If we happen to notice that we are stronger than our neighbors; or faster; or smarter, we tend to feel that we are entitled to more of the community's resources?


If we need an example - countless examples - of the folly of this short-sighted ethical system, we need only to look at the familiar "BMOC" syndrome. 


In our high school years, as we are just emerging from the powerlessness of childhood, there are individuals among us who physically mature faster than the rest.  If they also have athletic skills which enable them to excel at the games of youth, they are likely to enjoy a few years of royalty, with all the perks and privileges attendant; popularity, adulation of the opposite sex, even the benefit of the doubt in the classroom.


It's seductive stuff, and it demands a special effort of education to help these unfortunate temporary princes and princesses realize that the world circumscribed by their campus and its athletic facilities does not translate well into the world of adult responsibility and real economics.


  Sadly, the needed educational diligence is too often absent...or rejected by the subject, so intoxicated by being  a large frog in the puddle that he or she cannot feature that it will ever dry up.
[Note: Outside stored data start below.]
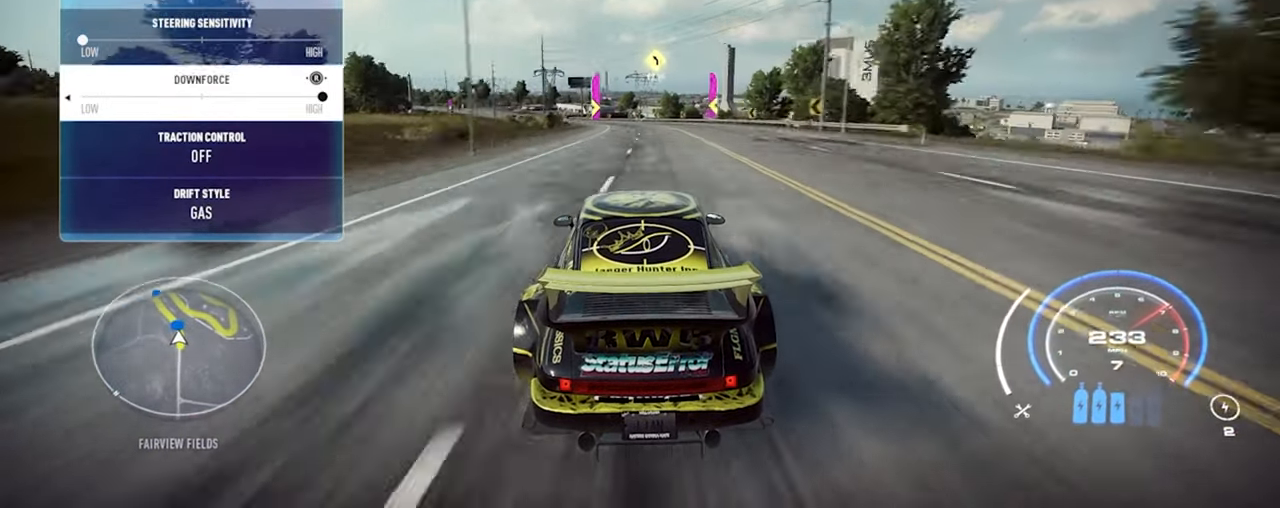
{"buttons": ["R2"], "left_stick": "up-left", "right_stick": "center", "events": [[300, "left_stick", "up-left"]]}
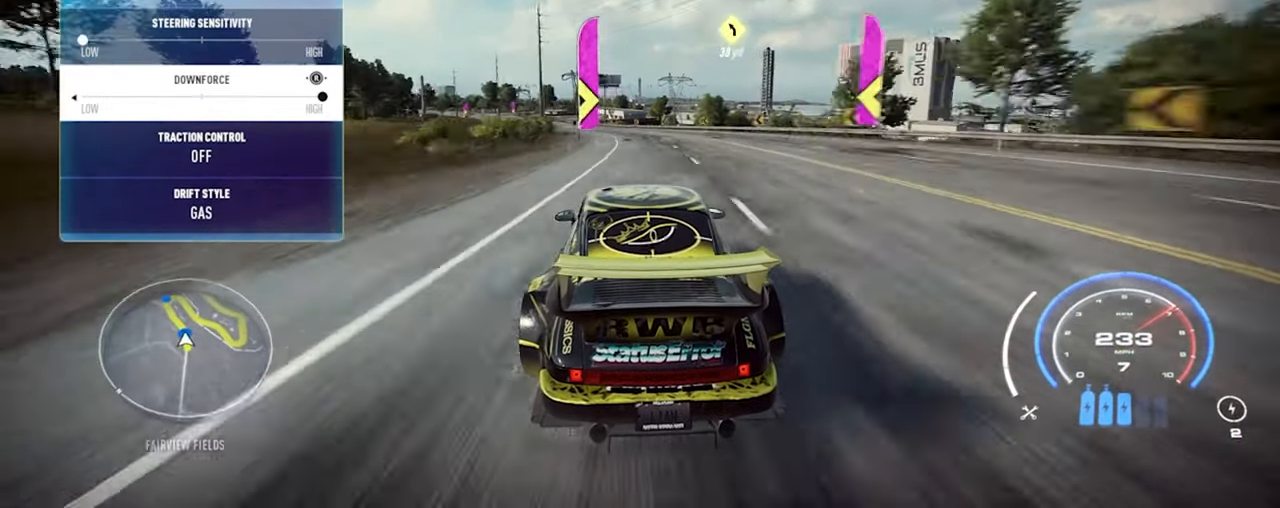
{"buttons": ["R2"], "left_stick": "up-left", "right_stick": "center", "events": []}
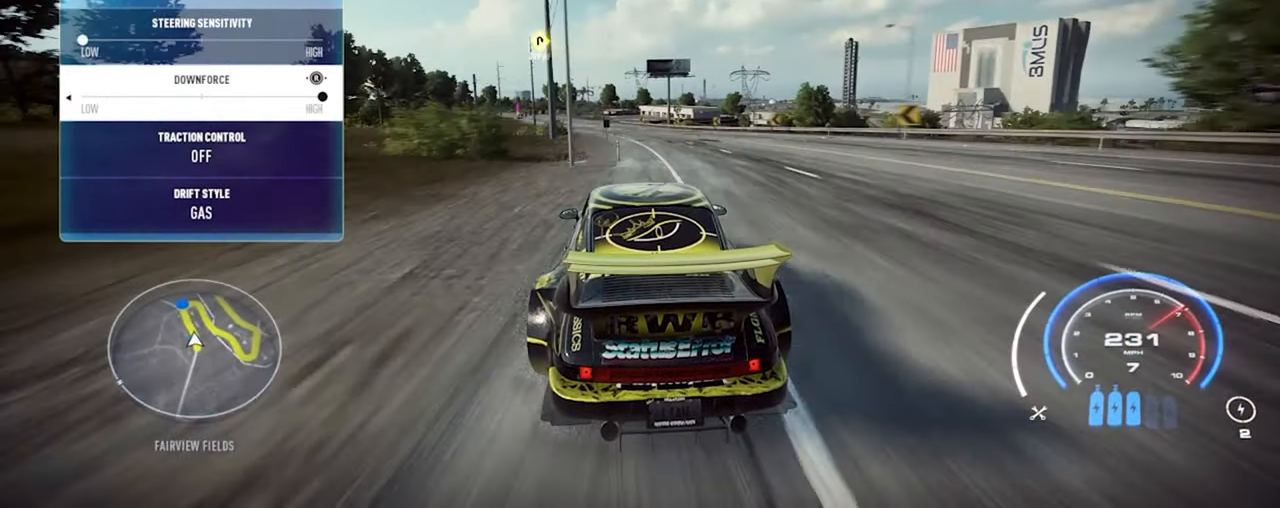
{"buttons": ["R2"], "left_stick": "up-left", "right_stick": "center", "events": []}
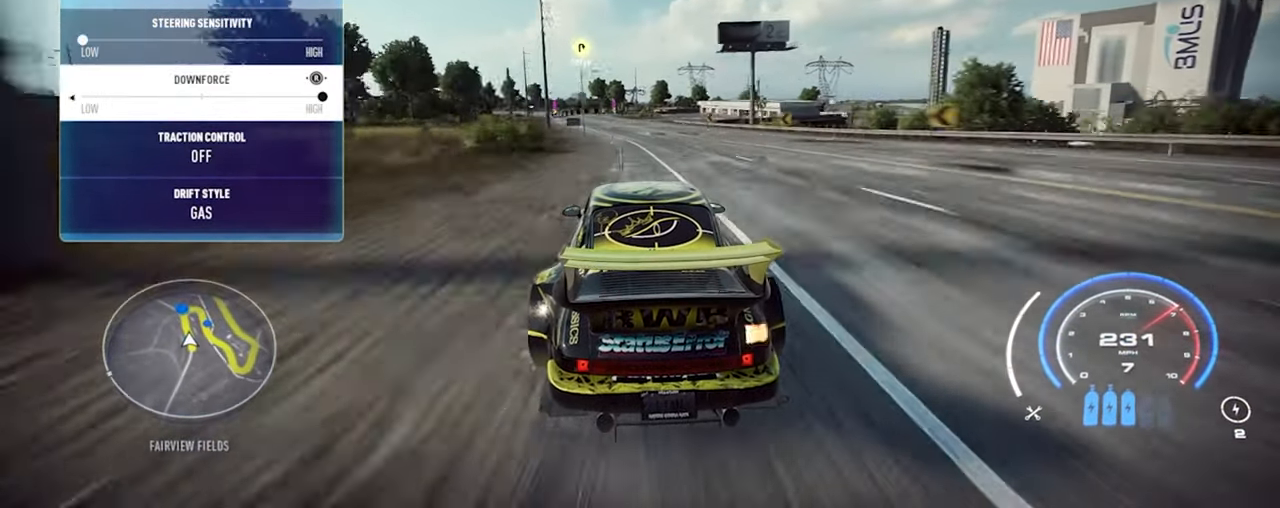
{"buttons": ["R2"], "left_stick": "up-left", "right_stick": "center", "events": []}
What happens to these campus heroes (and these days, heroines) who let it all go to their heads is such a familiar cliche that we only see it dramatized in television sit-coms.  It isn't even the stuff of tragedy any more.


(In Death of a Salesman son Biff is just such a degraded high school hero.  But the tragedy isn't his.  He is simply part of the evidence of his father's failed illusions.  We take him for granted; he is a symbol.)